CBS's Smith 'Regrets' Not Speaking Out Against Iraq War
On Friday's CBS Early Show, co-host Julie Chen read some viewer email, including a question from one woman who asked: "Would you be willing to jeopardize your job to report something your bosses or the government wanted to keep hidden?" Co-host Harry Smith used the question as an opportunity to voice his opposition to the Iraq war:
You know, I remember being in Iraq before the war started, we were there just a couple of - a couple of weeks before the war started and it came, it was really, really clear to me on the ground that this didn't make any sense. And I remember coming back, but there was all this sort of preponderance of opinion that this - this thing should go on.
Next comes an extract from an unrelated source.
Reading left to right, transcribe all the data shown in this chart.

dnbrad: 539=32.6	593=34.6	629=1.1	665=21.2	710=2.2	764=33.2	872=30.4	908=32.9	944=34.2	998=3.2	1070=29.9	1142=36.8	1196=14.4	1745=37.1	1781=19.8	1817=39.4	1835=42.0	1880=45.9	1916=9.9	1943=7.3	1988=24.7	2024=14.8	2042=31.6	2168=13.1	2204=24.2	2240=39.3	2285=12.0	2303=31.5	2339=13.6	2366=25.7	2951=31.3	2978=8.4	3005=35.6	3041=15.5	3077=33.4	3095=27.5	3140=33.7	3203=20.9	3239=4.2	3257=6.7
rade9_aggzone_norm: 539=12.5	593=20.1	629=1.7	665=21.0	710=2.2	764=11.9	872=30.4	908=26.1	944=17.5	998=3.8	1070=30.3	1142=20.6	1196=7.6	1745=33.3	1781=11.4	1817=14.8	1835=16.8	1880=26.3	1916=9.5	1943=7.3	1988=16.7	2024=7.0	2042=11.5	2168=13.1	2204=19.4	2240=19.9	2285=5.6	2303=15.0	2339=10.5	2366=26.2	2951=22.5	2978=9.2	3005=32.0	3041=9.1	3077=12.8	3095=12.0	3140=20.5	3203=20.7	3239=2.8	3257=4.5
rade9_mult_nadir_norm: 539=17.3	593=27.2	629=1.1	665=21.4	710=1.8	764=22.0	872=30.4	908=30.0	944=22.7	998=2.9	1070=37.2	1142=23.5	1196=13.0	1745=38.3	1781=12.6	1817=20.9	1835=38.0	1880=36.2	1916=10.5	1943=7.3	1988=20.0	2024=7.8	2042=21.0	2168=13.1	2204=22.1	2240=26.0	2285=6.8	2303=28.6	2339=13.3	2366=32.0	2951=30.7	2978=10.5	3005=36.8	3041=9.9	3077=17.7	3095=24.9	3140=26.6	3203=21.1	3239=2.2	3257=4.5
And I kept thinking to myself, 'this doesn't - there's - I'm not connecting the dots everybody else is connecting.' And if I have a regret in my reporting life that I didn't stand up then and say, 'this doesn't make any sense.'
While Smith may not have expressed outright opposition to the Iraq war early on, just days after the invasion in March of 2003,
he was very sympathetic to then-Democratic Senator and war critic Tom
Dashcle: "You were under a certain amount of criticism especially
directly from the White House as the day before the war actually began
you talked about the failure of diplomacy. Did you feel along the way,
and especially in the hours after that, that some Republicans were
actually questioning your patriotism?"
Chen agreed with Smith's assessment and backed up his assertions,
declaring: "Yeah, I remember, I was there, also, and I asked, I'm
blanking on his name now, ooh, he was in command there at CENTCOM, and
I said - he said 'connect the dots, connect the dots,' I said 'connect
them for me. I can't connect them.'" Smith replied: "Yeah...Well,
that's sad."
Co-host Russ Mitchell also replied to the viewer email, explaining:
"I think it's a little more complicated. The government, Yes. Well,
your boss is a different - because we have a system of checks and
balances here. You have to have at least one champion before you can
just put something on television." Apparently that's how stories like
how to feng shui your home for pets get on the air while little attention is paid to the Supreme Court overturning the Washington D.C. gun ban.